Jean Beliveau brought Victoriaville and his working-class roots with him wherever he went. "Nothing comes easily in life," Arthur Beliveau often told his son. "Discipline and hard work will make you who you are."

"I think I've worked hard all my life and I have always tried to be there whenever the team, the company or my family needed me," Beliveau said.

His lifelong maxim was simple enough: give more.

"When I accept something I've always said 'do it right. Take the time.' Too often you go to an event, you see athletes or personalities who look at their watch and wonder when it will be over. Maybe one of my secrets is to give the organization or the person more than they were expecting."

Those qualities were what his teammates had in mind when they voted him captain in 1961. The move devastated Boom Boom Geoffrion who was coming off a 50-goal season. After a week mulling over his options, Beliveau offered to give the "C" to Geoffrion but Selke overruled him.

"I can't tell the players we are going to give it to Geoffrion and not you," Selke said. "If Geoffrion isn't happy that's his problem."

Always a gentlemanly player, Beliveau tired of being roughhoused by his third season.

"Hitting people wasn't his nature," said his longtime teammate Bert Olmstead. "But I think he realized it was time to stand up and be counted."

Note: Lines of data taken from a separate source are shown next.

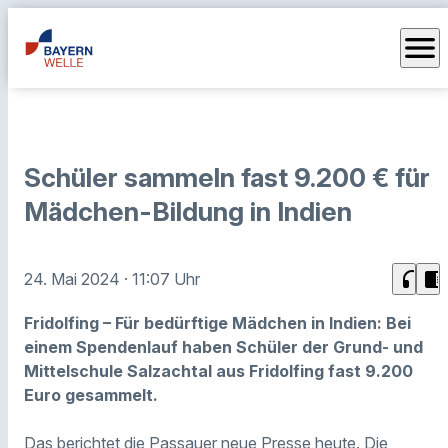
menu
Schüler sammeln fast 9.200 € für
Mädchen-Bildung in Indien
headphones
chrome_reader_mode
24. Mai 2024
· 11:07 Uhr
Fridolfing – Für bedürftige Mädchen in Indien: Bei
einem Spendenlauf haben Schüler der Grund- und
Mittelschule Salzachtal aus Fridolfing fast 9.200
Euro gesammelt.
Das berichtet die Passauer neue Presse heute. Die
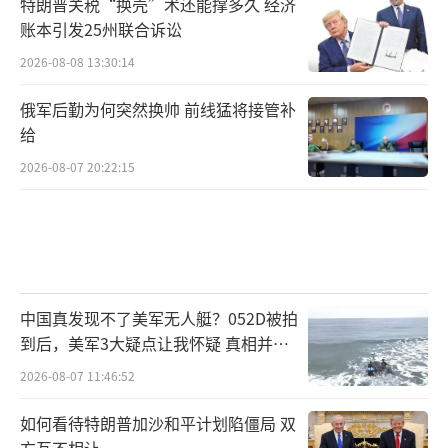
特朗普关税“换壳”术还能撑多久 经济
账本引发25州联合诉讼
2026-08-08 13:30:14
俄军后勤为何突然换帅 前线猛将接管补
给
2026-08-07 20:22:15
中国真发现不了美军无人艇？052D被拍
到后，美军3大疑点让我怀疑 真相并非
如此
2026-08-07 11:46:52
如何看待特朗普加沙和平计划陷僵局 双
方互不相让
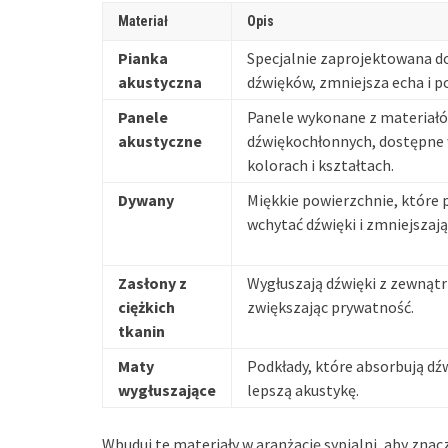
Materiał
Opis
Pianka
Specjalnie zaprojektowana d
akustyczna
dźwięków, zmniejsza echa i p
Panele
Panele wykonane z materiał
akustyczne
dźwiękochłonnych, dostępne 
kolorach i kształtach.
Dywany
Miękkie powierzchnie, które
wchytać dźwięki i zmniejszają
Zasłony z
Wygłuszają dźwięki z zewnątr
ciężkich
zwiększając prywatność.
tkanin
Maty
Podkłady, które absorbują dź
wygłuszające
lepszą akustykę.
Wbuduj te materiały w aranżację sypialni, aby zna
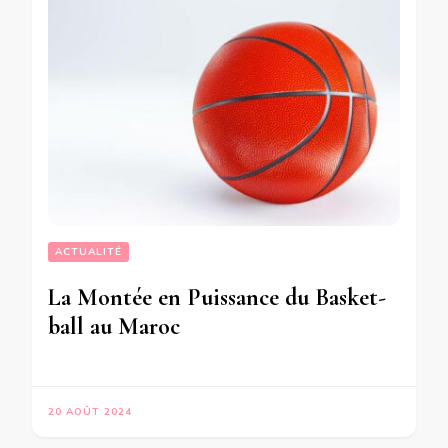
ACTUALITÉ
La Montée en Puissance du Basket-
ball au Maroc
20 AOÛT 2024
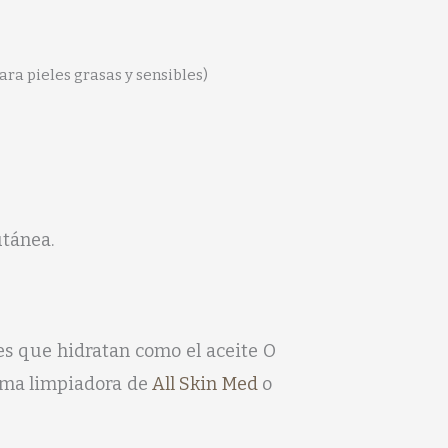
ara pieles grasas y sensibles)
utánea.
es que hidratan como el aceite O
puma limpiadora de
All Skin Med
o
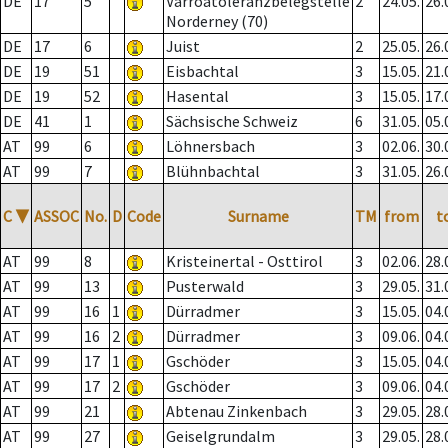
DE
17
5
Varroatoleranzbelegstelle
2
24.05.
26.
Norderney (70)
DE
17
6
Juist
2
25.05.
26.
DE
19
51
Eisbachtal
3
15.05.
21.
DE
19
52
Hasental
3
15.05.
17.
DE
41
1
Sächsische Schweiz
6
31.05.
05.
AT
99
6
Löhnersbach
3
02.06.
30.
AT
99
7
Blühnbachtal
3
31.05.
26.
C
▼
ASSOC
No.
D
Code
Surname
TM
from
t
AT
99
8
Kristeinertal - Osttirol
3
02.06.
28.
AT
99
13
Pusterwald
3
29.05.
31.
AT
99
16
1
Dürradmer
3
15.05.
04.
AT
99
16
2
Dürradmer
3
09.06.
04.
AT
99
17
1
Gschöder
3
15.05.
04.
AT
99
17
2
Gschöder
3
09.06.
04.
AT
99
21
Abtenau Zinkenbach
3
29.05.
28.
AT
99
27
Geiselgrundalm
3
29.05.
28.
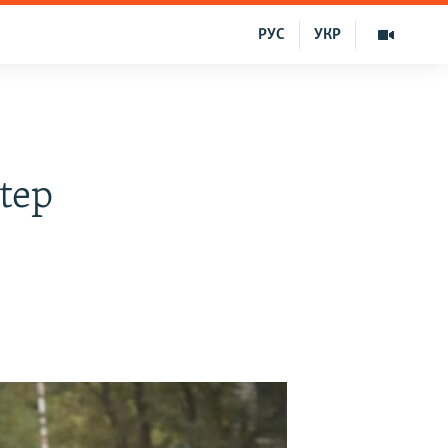
РУС
УКР
ktep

Beliveau initiated more contact and his penalty minutes surged from 58 the season before to 143 in 1955-56. He scored 47 goals, piled up 88 points and won the first of two Hart Trophies and the Art Ross Trophy. Beliveau had transformed himself into a power forward decades before the term had been coined. 

He won the brand new Conn Smythe Trophy at 33 years old. He was a first team all-star six times and a four-time runner up for the Hart. Beliveau would finish among the league's top 10 scorers in 12 of his 15 full seasons.

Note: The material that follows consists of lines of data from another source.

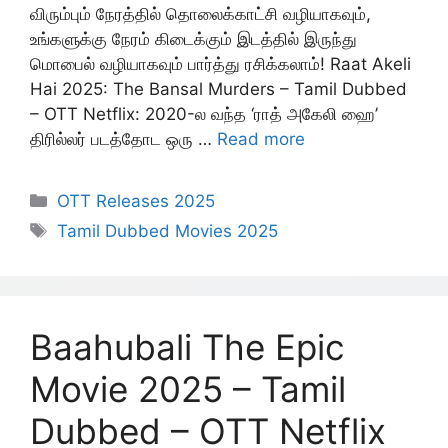
விரும்பும் நேரத்தில் தொலைக்காட்சி வழியாகவும்,
உங்களுக்கு நேரம் கிடைக்கும் இடத்தில் இருந்து
மொபைல் வழியாகவும் பார்த்து ரசிக்கலாம்! Raat Akeli
Hai 2025: The Bansal Murders – Tamil Dubbed
– OTT Netflix: 2020-ல வந்த ‘ராத் அகேலி ஹை’
திரில்லர் படத்தோட ஒரு …
Read more
Categories
OTT Releases 2025
Tags
Tamil Dubbed Movies 2025
Baahubali The Epic
Movie 2025 – Tamil
Dubbed – OTT Netflix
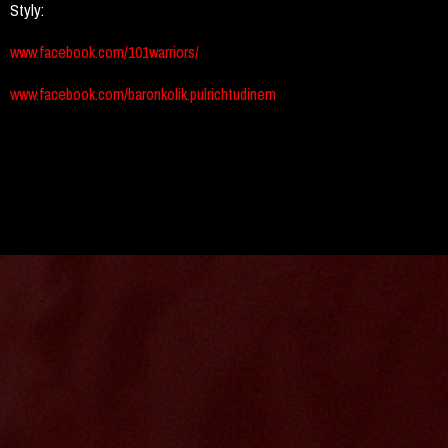
Styly:
www.facebook.com/101warriors/
www.facebook.com/baronkolik.pulrichtudinem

There were, of course, always expectations for more. Beliveau's skill level was so jaw-dropping, a two-goal night would often be characterized as an evening where he should have had three.

"It's tougher," said Frank Mahovlich who would know something about mile-high expectations. "You're bigger and people are expecting more from you. It wasn't easy for Jean. I played with him and I know, he worked hard in practice and in preparing himself."

Beliveau retired in 1971 as the team's all-time leader in playoff points. His 507 goals were second only to Richard. Had Beliveau started with the Canadiens at 20 instead of 22 he could have surpassed the Rocket's 544 goals.

It would have changed nothing, of course. Beliveau was never about the points. His allure even transcended winning. Few of the obituaries will focus on the hallmark by which everyone else is measured: success.

Instead they will speak of decency and dignity and grace, still more categories where Jean Beliveau had no equal and precious few peers. 

Mike Ulmer is the author of Canadiens Captains.